The leftist government of President Nicolas Maduro has kept up payments on its sovereign bonds and those of state oil company PDVSA to avoid the risk of asset seizures.
But its unpaid debts with importers of automobiles and auto parts, medical supplies, chemicals and airlines exceed $14 billion, according to former Central Bank of Venezuela manager Jose Guerra, who adds that "a commercial default has been incurred, a suspension of payments."
"The government decided to engage in a selective default in the internal market and not the external," agrees Luis Oliveros, an economist and professor at the Central University of Venezuela.
In a country with the world's largest oil reserves, but which imports nearly everything it consumes, the unpaid debts pose a mounting threat to the faltering economy, as well as to already chronic shortages of food and medicine that are getting worse.
Many industries already are paralyzed by the lack of supplies -- including five auto assembly plants -- and airlines have either drastically reduced flights to Venezuela or, in the case of Air Canada and Alitalia, have pulled out of the market altogether.
"The country has been in dire straits in terms of hard currency for a long time," said Francisco Ibarra, an economist with the consulting firm Econometrica.
"Those funds that the government said were there (to guarantee imports) aren't," he said, alluding to a complex structure of opaquely managed government hard currency funds.

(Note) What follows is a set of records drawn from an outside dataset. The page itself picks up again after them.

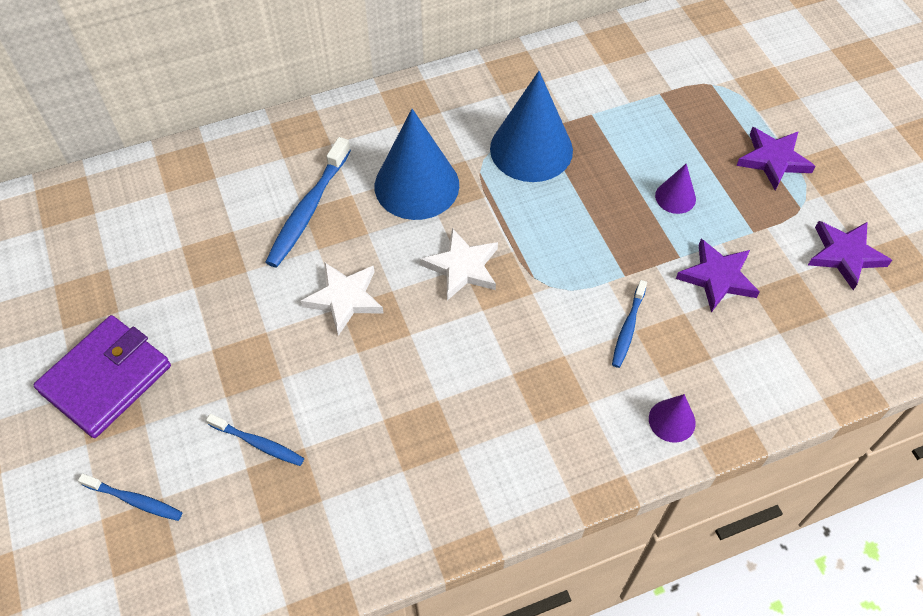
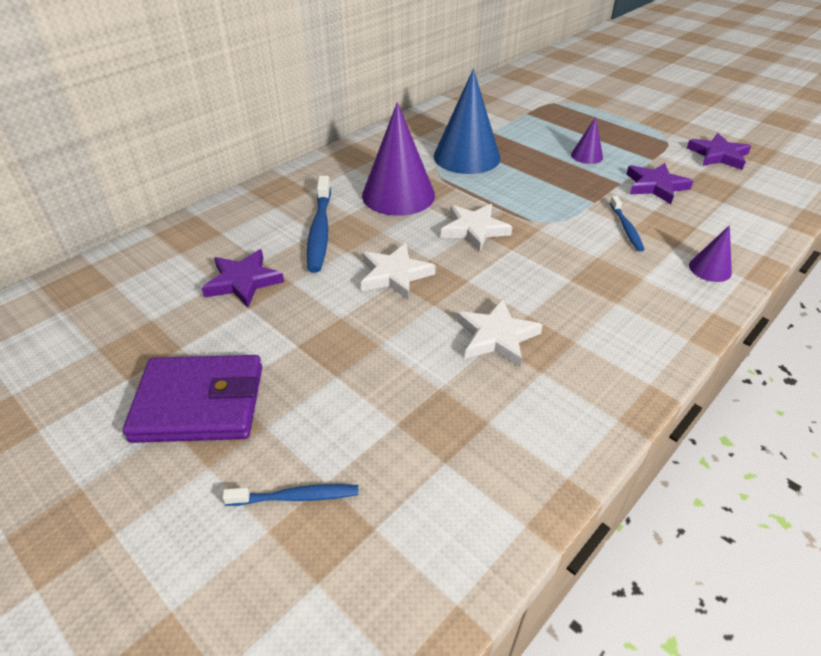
camera: 25 degrees left, 15 degrees down
purple wallet [34,315,171,438] -> purple wallet turned 75 degrees clockwise [122,355,262,443]
blue toothbrush [206,414,304,466] -> none
blue cone [375,109,459,220] -> purple cone [362,102,435,216]
purple star [736,127,815,190] -> purple star moved to [202,249,284,307]
none -> white star [457,299,543,367]

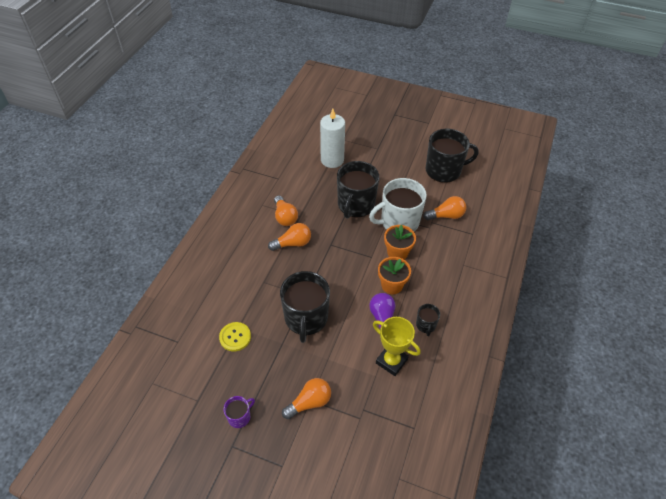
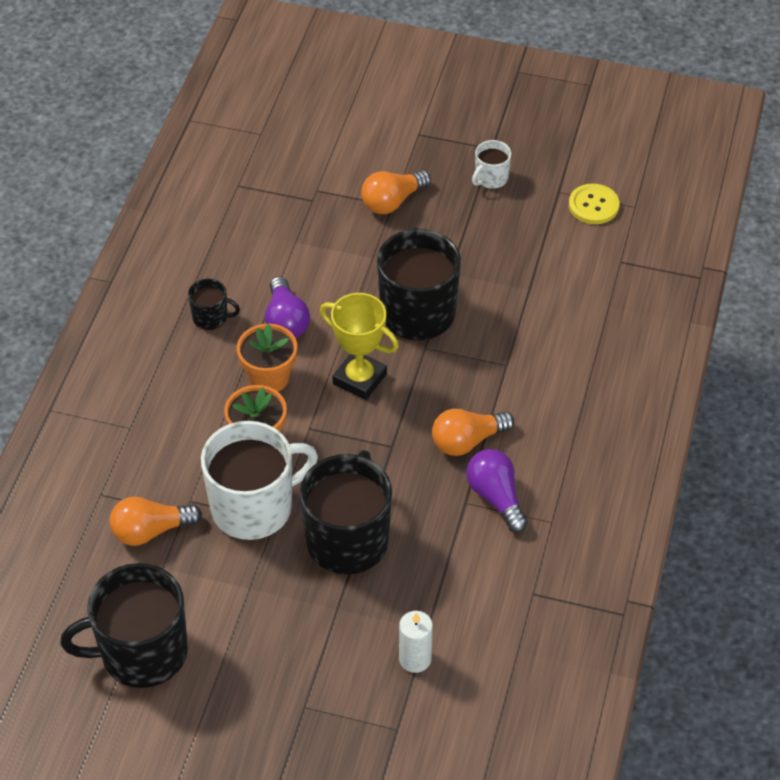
camera: 175 degrees right, 0 degrees up
yellow button [219,322,251,351] -> yellow button moved to [569,184,620,224]
purple mug [224,396,255,428] -> white mug [472,140,511,189]
orange light bulb [274,196,298,226] -> purple light bulb [466,449,528,533]
white candle [320,109,345,168] -> white candle [399,611,433,673], size x0.56
yellow trophy [373,317,421,376] -> yellow trophy moved to [320,293,399,400]
black mug [416,304,440,337] -> black mug turned 105 degrees clockwise [188,279,240,330]

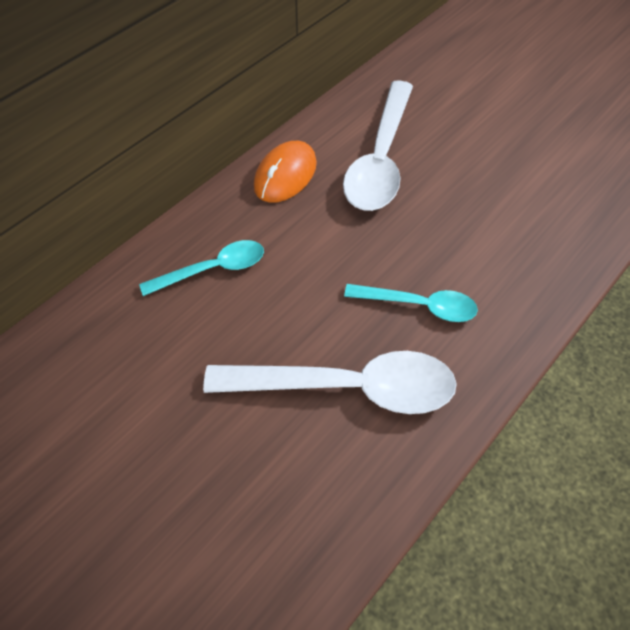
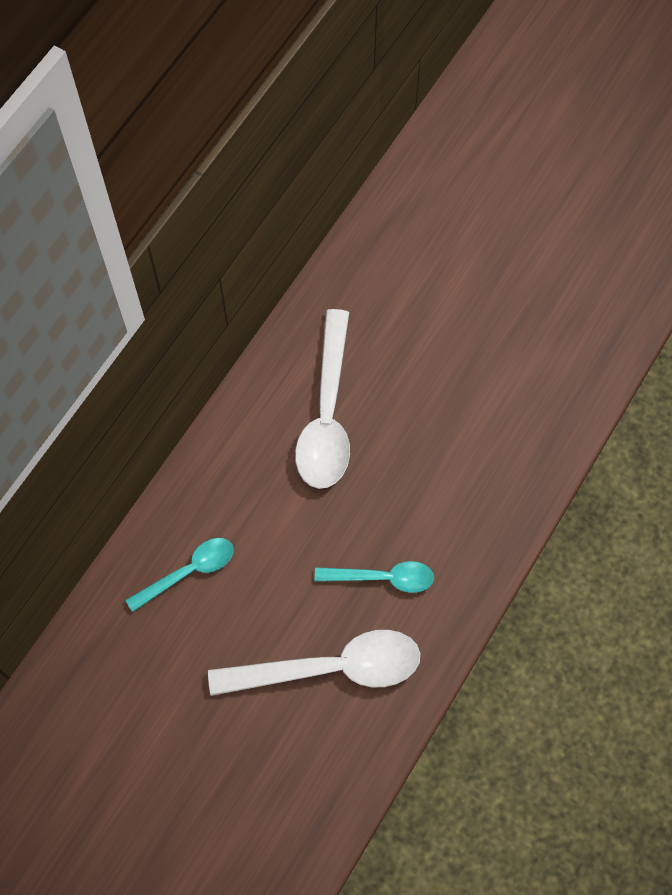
camera: 10 degrees left, 10 degrees up
orange mouse [254,141,317,203] -> none

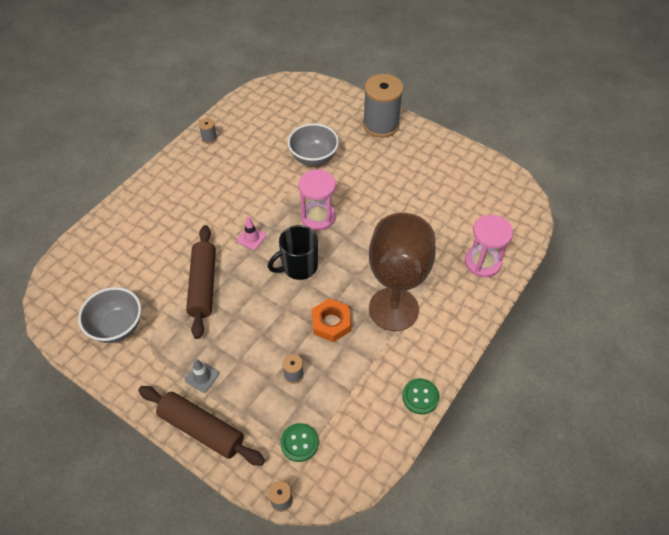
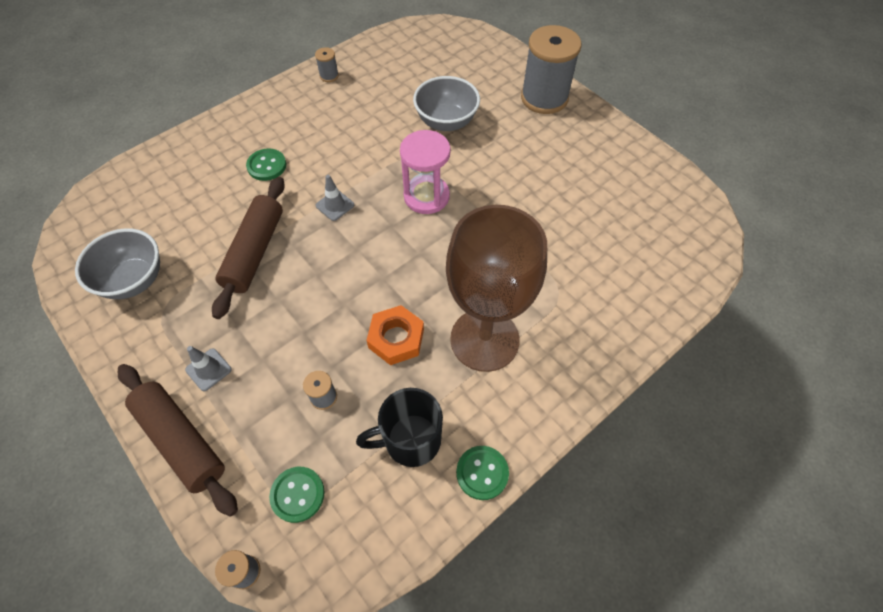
camera: 15 degrees right, 5 degrees up
pink traffic cone [237,216,266,250] -> grey traffic cone [316,175,354,221]
black mug [268,225,318,280] -> black mug moved to [356,388,443,467]
pink hourglass [465,215,513,277] -> none
none -> green button [246,148,286,181]

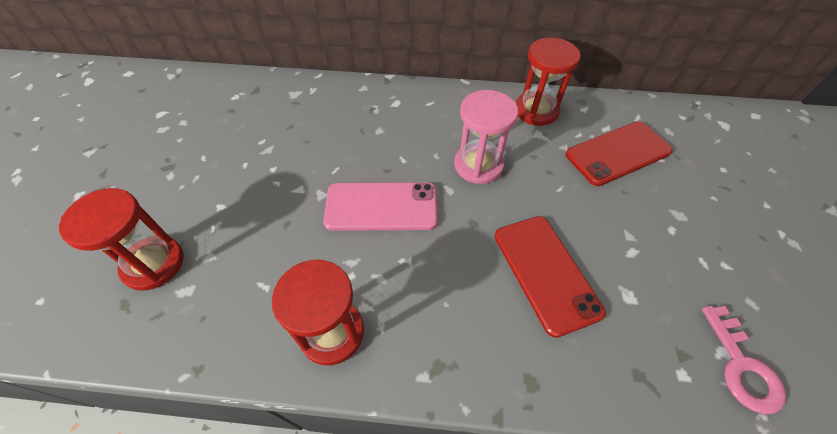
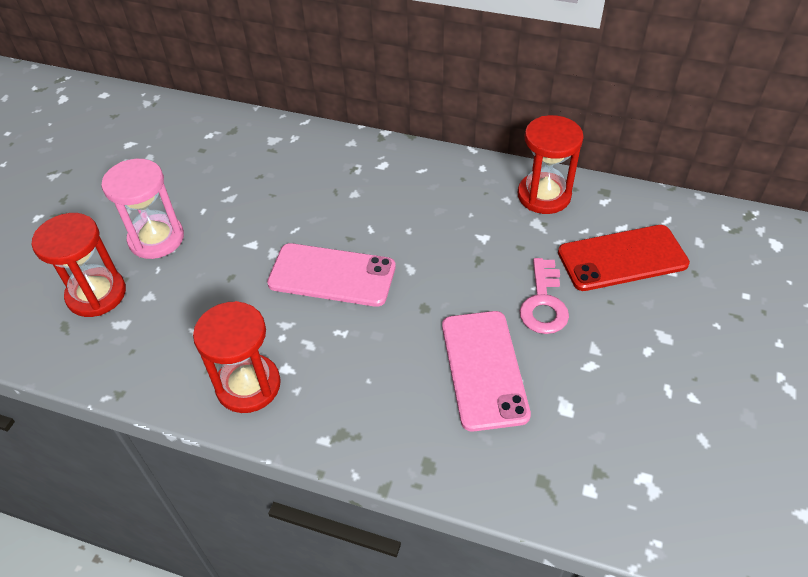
camera: 15 degrees right, 5 degrees down
pink hourglass [454,90,518,184] -> pink hourglass moved to [101,159,184,259]
red phone [495,216,606,338] -> pink phone [442,311,531,432]
pink key [702,306,786,414] -> pink key moved to [520,258,569,334]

Late president Hugo Chavez, who died last year of cancer, tried to lead Venezuela to what he called "Socialism of the Twenty-First Century" with a centralized economy managed by the state through strict price, production and exchange controls.
But the "new internal economic order in transition to socialism" -- as the government calls it -- has led to 60 percent inflation and widespread shortages that have fueled months of violent protests in which 42 people have been killed and 800 injured.
Caracas refuses to acknowledge that the rebellious climate is in reaction to its economic policies, and instead attributes the protests to an "attempted coup" by parts of the radical right.
Since taking office 13 months ago, Maduro has avoided taking unpopular measures like cutting public spending to reduce a ballooning deficit, which is running at an estimated 15 percent of GDP.
And he has emphatically rejected, on at least 10 occasions, a devaluation of the Venezuelan currency.
Analysts are skeptical that the government will do what is necessary to pull the economy out of a tailspin because of divisions within a cabinet made up of radical Marxists, many leftist nationalist military officers and a few low-profile pragmatists.
"This imbalance is unsustainable," said Ibarra.
He said the ruling Chavistas must change course, but he doubts they will because the measures required "are drastic, very difficult to adopt, with people in the government who can't agree among themselves."
Even so, when the black market rate for the dollar hit twice that of the official rate earlier this year, the government undertook a disguised devaluation by expanding its multi-tiered exchange rate system, and raising the top rate to close to black market levels.
Business leaders, meanwhile, warn that their inventories are falling and they are unable to restock because of the lack of dollars.
The government had promised to make available $42 billion to meet 80 percent of all hard currency requirements for production, food, health and education.
Richard Obuchi, an economist and professor at the Instituto de Estudios Superiores de Administracion (IESA), said, however, "the dollars now don't appear to exist."
This is "one of the most serious problems" that have paralyzed domestic production, he said.
Although the government says PDVSA exports nearly $100 billion in oil a year, the figure is an approximation because the oil company has still not published its audited 2013 statement.
What has been confirmed is that the central bank's reserves plummeted by a third in 2013, falling from $30 billion to a little more than $20 billion.
"This is a self-inflicted crisis, occurring at a time when oil prices are pretty high," said Ibarra.
"Nobody knows what has happened with PDVSA exports because there is no official information and it is a mistake to assume that those funds exist."